1875 B&O reaches Chicago
1877 Widespread railroad labor riots begin on B&O
1882 B&O takes control of Marietta & Cincinnati, reorganizes it as Cincinnati, Washington & Baltimore
1883 B&O completes Wheeling-Pittsburgh route by acquiring narrow-gauge Pittsburgh Southern between Washington, Pa., and Pittsburgh, rebuilds it to standard gauge; PS renamed Baltimore & Ohio Short Line in 1885, merged into the WL&B in 1887
1884 B&O buys controlling interest in Pittsburgh & Western
1889 CW&B, Belpre to Cincinnati, renamed Baltimore & Ohio Southwestern
1890 B&O gains control of Valley Railway, 75 miles, dating from 1871 and completed in 1882, Cleveland-Akron-Canton-Valley Jct., Ohio
1890 B&O leases West Virginia & Pittsburgh, a branch south from Clarksburg into coal country to Weston, thence splitting for Pickens and Richwood
1890 B&O absorbs Columbus & Cincinnati Midland, completed in 1885, 70 miles from capital to Midland City to meet M&C
1891 B&O links Akron, Ohio, with its Chicago line, builds 73-mile Akron & Chicago Junction Railroad
1893 B&O acquires ally Ohio & Mississippi
1893 B&O builds exhibit “The World’s Rail Way” at World’s Columbian Exposition, Chicago
1895 B&O consolidates Cleveland terminal facilities with Valley Railroad to form Cleveland Terminal & Valley Railroad, operated separately until 1915
1895 Howard Street tunnel electrification opens in Baltimore, first on a railroad main line
1900 B&O merges Ohio & Mississippi into B&O Southwestern
1900 B&O tests Adams Windsplitter train, an early streamliner, between Washington and Baltimore
1904 First U.S. Mallet: B&O 0-6-6-0 2400
1909 B&O has arranged to take over Cincinnati, Hamilton & Dayton, which reached 1000 miles in 1915 but had been reduced to 400 miles by the time B&O finally absorbed it in 1917; CH&D reorganized as Toledo & Cincinnati
1912 B&O purchases West Virginia & Pittsburgh
1917 B&O acquires Coal & Coke Railroad, Elkins-Charleston, W.Va.
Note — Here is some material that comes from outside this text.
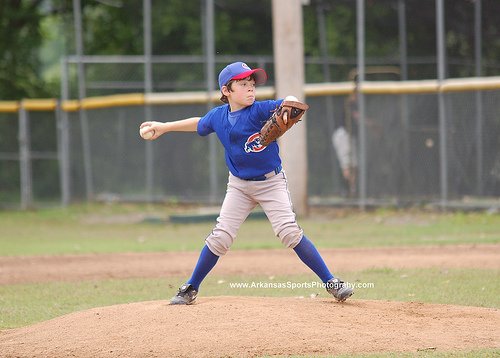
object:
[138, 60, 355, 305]
boy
1918 B&O 2-8-2 4500, first of 1856 U.S. Railroad Administration locomotives delivered to U.S. railroads
1926 B&O buys Cincinnati, Indianapolis & Western, formerly part of the CH&D, Hamilton, Ohio-Springfield, Ill.
1927 B&O buys Rockefeller’s share of Western Maryland, giving it 43% control
1927 B&O marks its 100th birthday with the Fair of the Iron Horse pageant at Halethorpe, Md.
1929 B&P buys Chicago & Alton at foreclosure, reorganizes it as Alton Railroad in 1931 (B&O kept the Alton until 1942)
1932 B&O buys Buffalo & Susquehanna, north from Du Bois, Pa., and Buffalo, Rochester & Pittsburgh
1935 B&O 50, EMC box-cab diesel, U.S.’s first high-speed, independent-unit diesel locomotive, enters service on Royal Blue, first streamlined train in the East
1937 EMC EA 51, first of 1314 Electro-Motive E units (“E” stands for eighteen hundred h.p.)
1953 B&O Transportation Museum opens, first major U.S. rail museum
1962 ICC authorizes C&O control of B&O
Early 1964 C&O owns 90 percent of B&O stock
1973 B&O, C&O, and WM become subsidiaries of new Chessie System, June 15
1987 B&O merged into C&O on April 30; four months later, C&O merged into CSX Transportation
Timeline omits construction in the 1880’s of B&O’s “Royal Blue” route to Phila. and (via RDG & CNJ) New York. Why?